Howard Chu writes:
To avoid wasting those 5 unneeded bits in the base, we could use them as a run-length counter and use multiple vectors per base. But it might be better to slide things over and use just a 24 bit base, and use the bottom 8 bits of the word as a bitmask to represent which following vectors are present. E.g.
With variable-length records you can't do a binary search for an entry ID. I don't know how significant that is though. And you can get around it, at some expense:
......01 means 1 vector follows, representing base+ 0-31. ......02 means 1 vector follows, representing base+32-63.
That can be normalized so bottom bit == 1: (base+32, 01). If we also don't use entry IDs with (ID & 31) == 0, we can look at the bottom bit of a word in the IDL to tell if it is a vector header or a vector word.

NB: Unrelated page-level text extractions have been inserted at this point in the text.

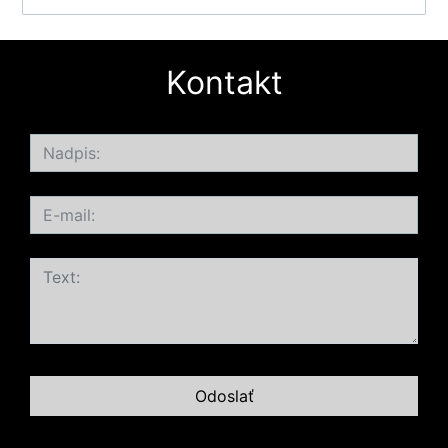
Kontakt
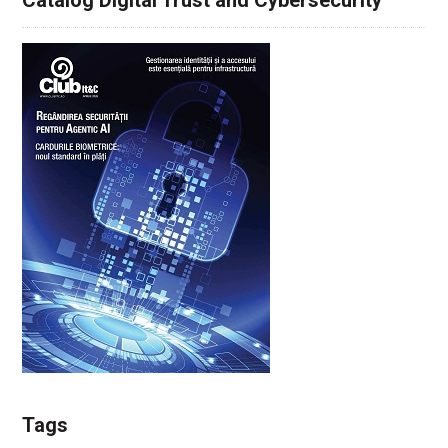
Catalog Digital Trust and Cybersecurity
Tags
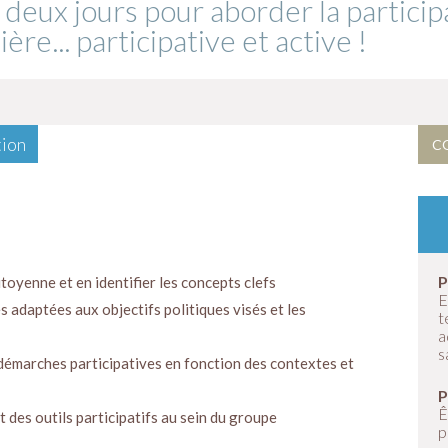
deux jours pour aborder la particip
re... participative et active !
tion
CO
P
itoyenne et en identifier les concepts clefs
E
s adaptées aux objectifs politiques visés et les
t
a
s
 démarches participatives en fonction des contextes et
P
Ê
des outils participatifs au sein du groupe
p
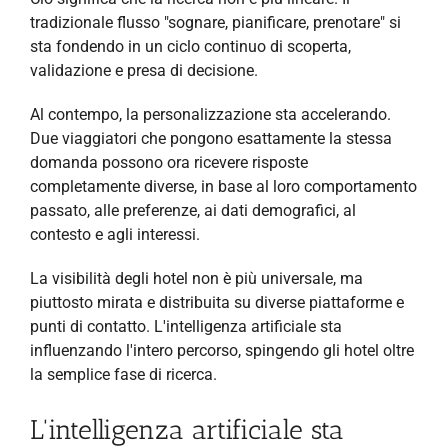
tradizionale flusso "sognare, pianificare, prenotare" si
sta fondendo in un ciclo continuo di scoperta,
validazione e presa di decisione.
Al contempo, la personalizzazione sta accelerando.
Due viaggiatori che pongono esattamente la stessa
domanda possono ora ricevere risposte
completamente diverse, in base al loro comportamento
passato, alle preferenze, ai dati demografici, al
contesto e agli interessi.
La visibilità degli hotel non è più universale, ma
piuttosto mirata e distribuita su diverse piattaforme e
punti di contatto. L'intelligenza artificiale sta
influenzando l'intero percorso, spingendo gli hotel oltre
la semplice fase di ricerca.
L'intelligenza artificiale sta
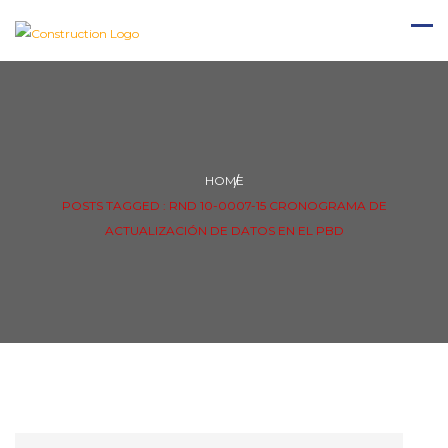
HOME
POSTS TAGGED : RND 10-0007-15 CRONOGRAMA DE
ACTUALIZACIÓN DE DATOS EN EL PBD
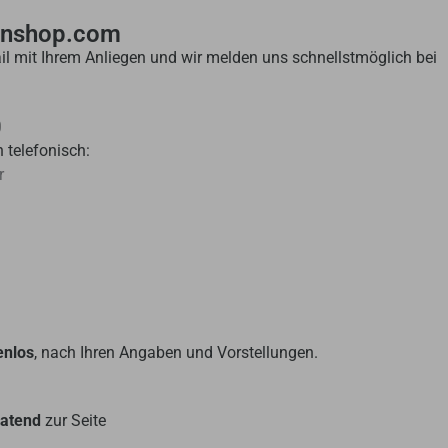
enshop.com
il mit Ihrem Anliegen und wir melden uns schnellstmöglich bei
0
 telefonisch:
r
enlos
, nach Ihren Angaben und Vorstellungen.
ratend
zur Seite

That allows us to represent up to 256 entryIDs in only 288 bits (instead of the 16384 bits we currently need).
Though in sparse IDLs, worst case will be 2 words per entry ID.
OTOH if we have exact ranges, best case is 2 words for any number of entries:-) I don't know how they are stored now though, you mentioned loss of precision so I assume approximate ranges are involved but a glance at the code doesn't reveal where.
That would allow us to track about 1.86M entryIDs in the same space we currently use to track only 64K entryIDs.
It seems we would still need some kind of range representation to handle IDLs with more than 1.86M entries.
And some way to tell that from vectors, possibly using up another bit as a flag in the vector header. Alternatively, don't use IDs where (ID & 31) == 2 (or 31) either, and use that bit in the first vector words as a flag.
Do you have any stats or feeling about how sparse the average IDL of any size is? Or how much ranges improve over lists of single IDLs, for that matter? I suppose it matters somewhat in temporary IDLs in memory as well as in files...